Make sure that all variables are initialized before they are used (some compilers and interpreters warn you if this is not the case). Many variables are not given an initial value when they are defined, so it is important that those variables are assigned a value, in all possible code paths, before they are used in an expression.
Restricted Variables
Restricted variables can only hold a particular subset of the values that they would normally be allowed to hold based on their type. For example, when writing a simulation of a racetrack with eight lanes, you might define an integer variable named lane. Normally, an integer could hold a large range of values, but in this case, you are restricting lane to holding values between 1 and 8, or perhaps between 0 and 7. Consider this part of the variable's meaning.
Some languages allow such variables to have their restrictions explicitly stated, but often, programmers don't take advantage of this even where it is available. For example, a programmer could define a set of enumerated constants, ONE, TWO, THREE, FOUR, FIVE, SIX, SEVEN, and EIGHT, and then state that lane can only hold one of those specific values. However, there is often a tradeoff between strict type-checking (the compiler or interpreter ensuring that lane is only ever assigned one of those eight enumerated values) and ease of programming (allowing the code to do arithmetic operations on lane, such as adding one).
Ideally, any restricted variable would be identified as such-at least in a comment when it is defined, possibly in the name of the variable itself. Restricted variables are often used in ways that cause errors if the variable ever contains a value outside of its intended set. So, it is important to determine if and how a variable is restricted:
char * get_lane_name(lane) {
static char * lane_names = { "one", "two", "three",
"four", "five", "six",
"seven", "eight" };
return lane_names[lane];
}
The preceding code will crash if the lane parameter to get_ lane_name() is not between 0 and 7.
An array index is a form of restricted variable because the proper values are defined by the size of the array. Some languages check array access at runtime and generate an error; other languages silently access whatever memory the index winds up indicating. The runtime error is preferable because it makes it apparent that something is wrong, but both errors can occur for the same reasons.
Unfortunately, the size of an array can itself be dynamic and difficult to determine at a given point in the code. Furthermore, an array can be indexed using a complicated expression. Take the example shown here:
int array[100];
y = array[x];
It is readily apparent that at this point x is restricted to values between 0 and 99, inclusive (assuming a language with zero-based indexing). Instead, if the array access appears as
y = array[x-2];
then x is restricted to values between 2 and 101. In a statement such as this
y = array[somefunction(x) / 3];
it can be difficult to determine what the proper values for x are, especially if the number of elements in array[] was determined at runtime.
Invariant Conditions
Invariant conditions are a more general form of a restricted variable. An invariant condition is an expression, involving one or more variables, that is supposed to be true at any point during the execution of the program, except for brief moments when related variables are being updated.

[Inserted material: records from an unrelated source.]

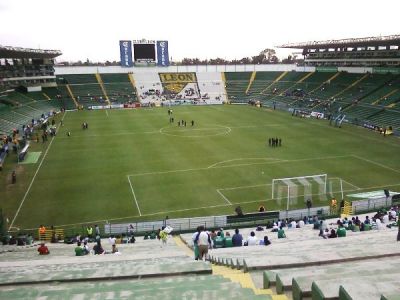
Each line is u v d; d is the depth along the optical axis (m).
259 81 138.50
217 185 45.47
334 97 103.75
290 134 73.25
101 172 51.12
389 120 78.81
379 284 5.93
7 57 102.38
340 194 42.50
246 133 74.44
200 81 139.00
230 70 156.25
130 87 130.75
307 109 102.00
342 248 14.01
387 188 44.12
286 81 131.50
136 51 140.50
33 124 83.12
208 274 11.83
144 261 16.78
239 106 116.31
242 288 8.20
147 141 68.50
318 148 62.03
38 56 111.00
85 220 37.00
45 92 115.06
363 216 35.34
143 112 104.75
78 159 57.56
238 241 24.11
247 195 42.41
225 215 36.84
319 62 132.12
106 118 94.81
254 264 10.91
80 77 131.38
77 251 24.03
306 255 11.77
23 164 55.47
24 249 27.98
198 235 18.08
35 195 43.44
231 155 58.06
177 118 93.50
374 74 106.44
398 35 89.00
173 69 146.50
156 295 8.16
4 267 18.06
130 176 49.25
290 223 32.66
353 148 61.97
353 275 7.57
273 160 55.22
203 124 84.69
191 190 44.09
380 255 11.45
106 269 12.71
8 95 99.50
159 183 46.53
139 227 33.84
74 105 113.19
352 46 112.38
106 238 32.16
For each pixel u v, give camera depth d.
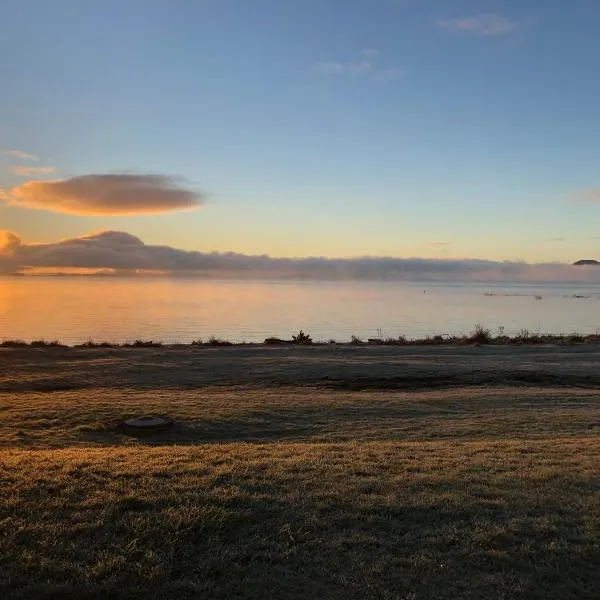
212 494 6.55
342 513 6.20
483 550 5.39
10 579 4.67
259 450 9.70
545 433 12.70
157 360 25.19
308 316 99.81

An invariant condition is usually a convention established by the programmer based on how he or she wants to manage the data structures used by the program.

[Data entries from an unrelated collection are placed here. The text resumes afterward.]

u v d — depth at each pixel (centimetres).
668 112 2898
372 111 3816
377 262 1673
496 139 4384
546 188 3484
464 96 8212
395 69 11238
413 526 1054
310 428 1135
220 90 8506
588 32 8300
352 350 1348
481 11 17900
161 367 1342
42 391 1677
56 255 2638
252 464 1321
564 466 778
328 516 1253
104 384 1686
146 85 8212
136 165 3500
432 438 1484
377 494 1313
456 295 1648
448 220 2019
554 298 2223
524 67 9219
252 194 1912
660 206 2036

When considering a variable that is a nontrivial data structure, try to think of any invariant conditions that will be true if the data structure is in a consistent state. (For example, a data structure that holds a string and a length might require that the length always contain the string's length.) Make sure that all the relevant parts of the data structure are initialized if needed. When the data structure is changed, ensure that the invariant conditions are still satisfied.
In the previous example using lane, the invariant condition might be stated as follows:
(lane >= 1) && (lane <= 8)
Another example, with a linked list, might be
if ((list_head != NULL) && (list_head->next != NULL))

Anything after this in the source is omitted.